• **PROBLEMS TO SOLVE**
A – List every distinct poster name that appears as a heading in the friendship thread.
B – Answer these questions using the friendship thread:
(i) How many years earlier did the first poster say the bridesmaid choice was made?
(ii) Which app was the quoted post sent from?
(iii) According to Bobby5000, what did some family members complain bitterly about at a shower?
C – Copy the friendship thread starting at "Yes, change is" and ending at "(Oct 19, 2011)", substituting "reunite" for "reconnect".

• **GIVEN TEXT**
- - - - - - -

Who you asked to be your bridesmaid three years ago was based on your friendship with her at that time. Her not asking you to be hers right now is based on your friendship as it exists presently. You stay in touch, but you are not as close as you once were. She is now closer to her other friend since they are both single and share more in common. Now that she is married, you might try to do more together and she may be drawn closer to you. But, she may not. We tend to change a lot as we mature. Friends I had in HS and college now sometimes seem foreign to me.

Talk to her about all of this and see how she feels. Don't be that person that can't let an old friendship run its course.


----------



## no name (Aug 4, 2016)

.


----------



## Marc878 (Aug 26, 2015)

*Re: 27 years Friendship, excluded from wedding!*

Life constantly changes. IMO just move on like she has. Always watch actions words are meaningless.


----------



## no name (Aug 4, 2016)

.


----------



## Marc878 (Aug 26, 2015)

*Re: 27 years Friendship, excluded from wedding!*



no name said:


> It's very hard to move on when you know someone practically your whole life, we were like 7 and inseparable for most of it. it's like cutting off a limb. I know she has moved on but I'm finding it really difficult to let go. What you say makes sense.
> 
> 
> Sent from my iPhone using Tapatalk


Yes, change is always hard but a one sided friendship is meaningless. Perhaps in time you may reconnect but don't count on it. Go your own way. I've found that when one thing ends another always opens up.


----------



## Bobby5000 (Oct 19, 2011)

*Re: 27 years Friendship, excluded from wedding!*

Please get over it. I have one group of family members who are constantly looking at small slights. Once they complained bitterly about the table at a shower and I tried to act as an intermediary and brought it up with the bride's family. What a nitwit I was. I upset them and our relationship was never the same. I apologized some years later. In contrast, I have another family member who is popular and successful and never lets small things like this bother him. He tends to be the life of the party, women love him, guys like him and its the way to be.


----------



## MattMatt (May 19, 2012)

- - - - - - -

• **SUPPLIED MATERIAL**
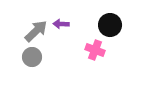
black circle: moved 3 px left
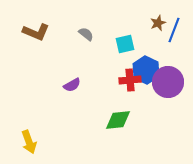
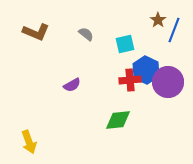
brown star: moved 3 px up; rotated 14 degrees counterclockwise
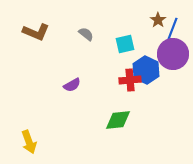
blue line: moved 2 px left
purple circle: moved 5 px right, 28 px up
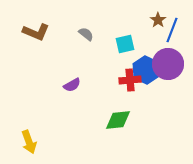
purple circle: moved 5 px left, 10 px down
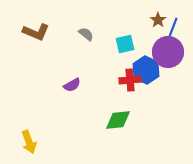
purple circle: moved 12 px up
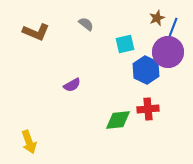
brown star: moved 1 px left, 2 px up; rotated 14 degrees clockwise
gray semicircle: moved 10 px up
red cross: moved 18 px right, 29 px down
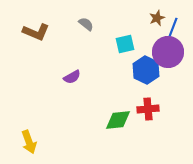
purple semicircle: moved 8 px up
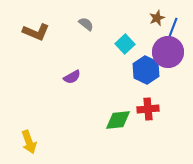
cyan square: rotated 30 degrees counterclockwise
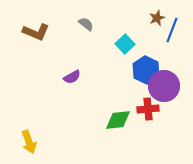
purple circle: moved 4 px left, 34 px down
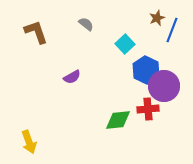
brown L-shape: rotated 132 degrees counterclockwise
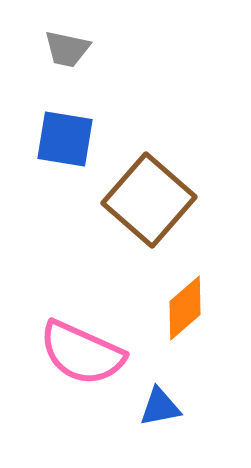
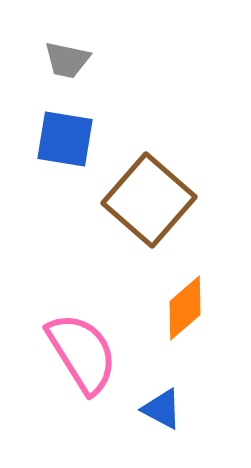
gray trapezoid: moved 11 px down
pink semicircle: rotated 146 degrees counterclockwise
blue triangle: moved 2 px right, 2 px down; rotated 39 degrees clockwise
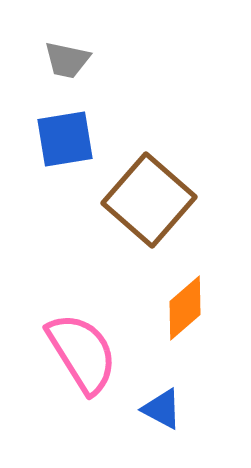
blue square: rotated 18 degrees counterclockwise
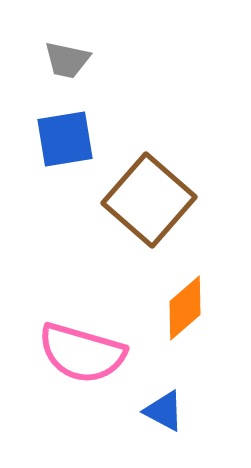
pink semicircle: rotated 138 degrees clockwise
blue triangle: moved 2 px right, 2 px down
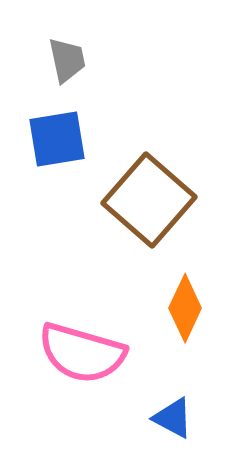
gray trapezoid: rotated 114 degrees counterclockwise
blue square: moved 8 px left
orange diamond: rotated 24 degrees counterclockwise
blue triangle: moved 9 px right, 7 px down
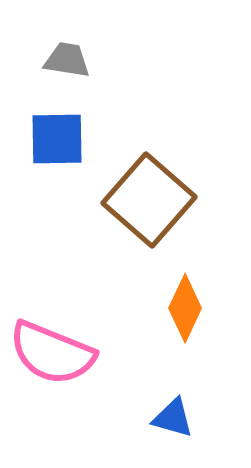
gray trapezoid: rotated 69 degrees counterclockwise
blue square: rotated 8 degrees clockwise
pink semicircle: moved 30 px left; rotated 6 degrees clockwise
blue triangle: rotated 12 degrees counterclockwise
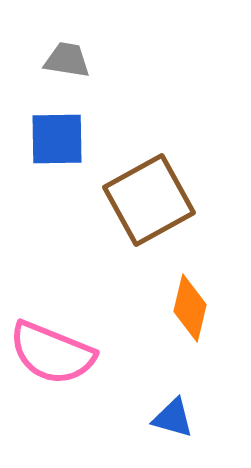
brown square: rotated 20 degrees clockwise
orange diamond: moved 5 px right; rotated 12 degrees counterclockwise
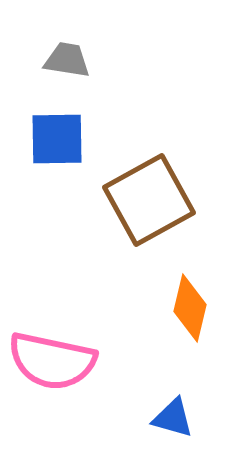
pink semicircle: moved 8 px down; rotated 10 degrees counterclockwise
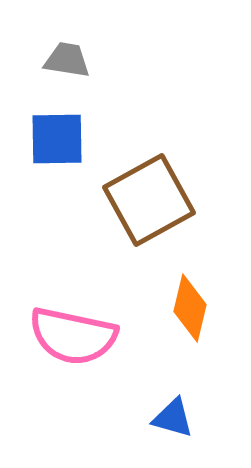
pink semicircle: moved 21 px right, 25 px up
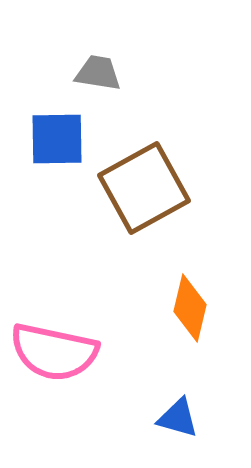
gray trapezoid: moved 31 px right, 13 px down
brown square: moved 5 px left, 12 px up
pink semicircle: moved 19 px left, 16 px down
blue triangle: moved 5 px right
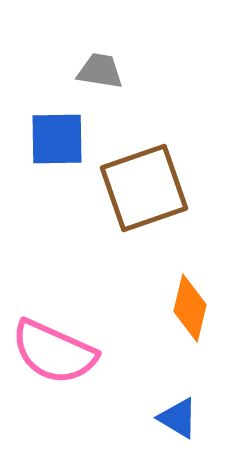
gray trapezoid: moved 2 px right, 2 px up
brown square: rotated 10 degrees clockwise
pink semicircle: rotated 12 degrees clockwise
blue triangle: rotated 15 degrees clockwise
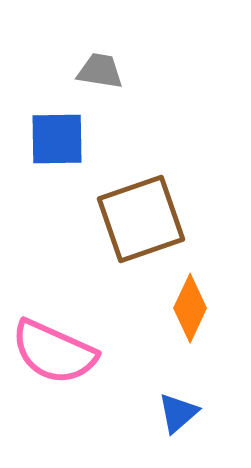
brown square: moved 3 px left, 31 px down
orange diamond: rotated 12 degrees clockwise
blue triangle: moved 5 px up; rotated 48 degrees clockwise
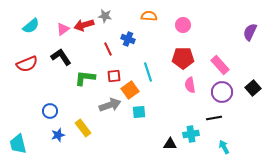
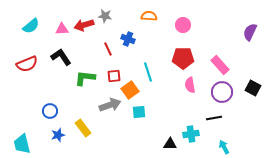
pink triangle: moved 1 px left; rotated 32 degrees clockwise
black square: rotated 21 degrees counterclockwise
cyan trapezoid: moved 4 px right
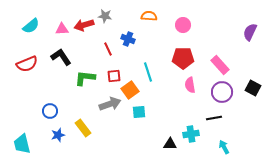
gray arrow: moved 1 px up
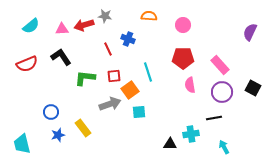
blue circle: moved 1 px right, 1 px down
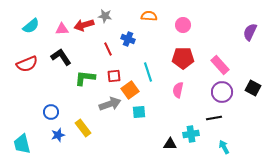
pink semicircle: moved 12 px left, 5 px down; rotated 21 degrees clockwise
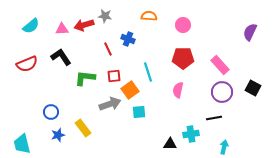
cyan arrow: rotated 40 degrees clockwise
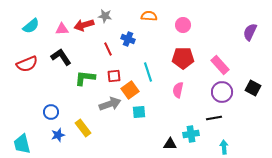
cyan arrow: rotated 16 degrees counterclockwise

- - - - - - -

• **TASK RESULTS**
A –
no name
Marc878
Bobby5000
MattMatt

B –
(i) Three years ago.
(ii) Tapatalk.
(iii) The table.

C –
Yes, change is always hard but a one sided friendship is meaningless. Perhaps in time you may reunite but don't count on it. Go your own way. I've found that when one thing ends another always opens up.


----------



## Bobby5000 (Oct 19, 2011)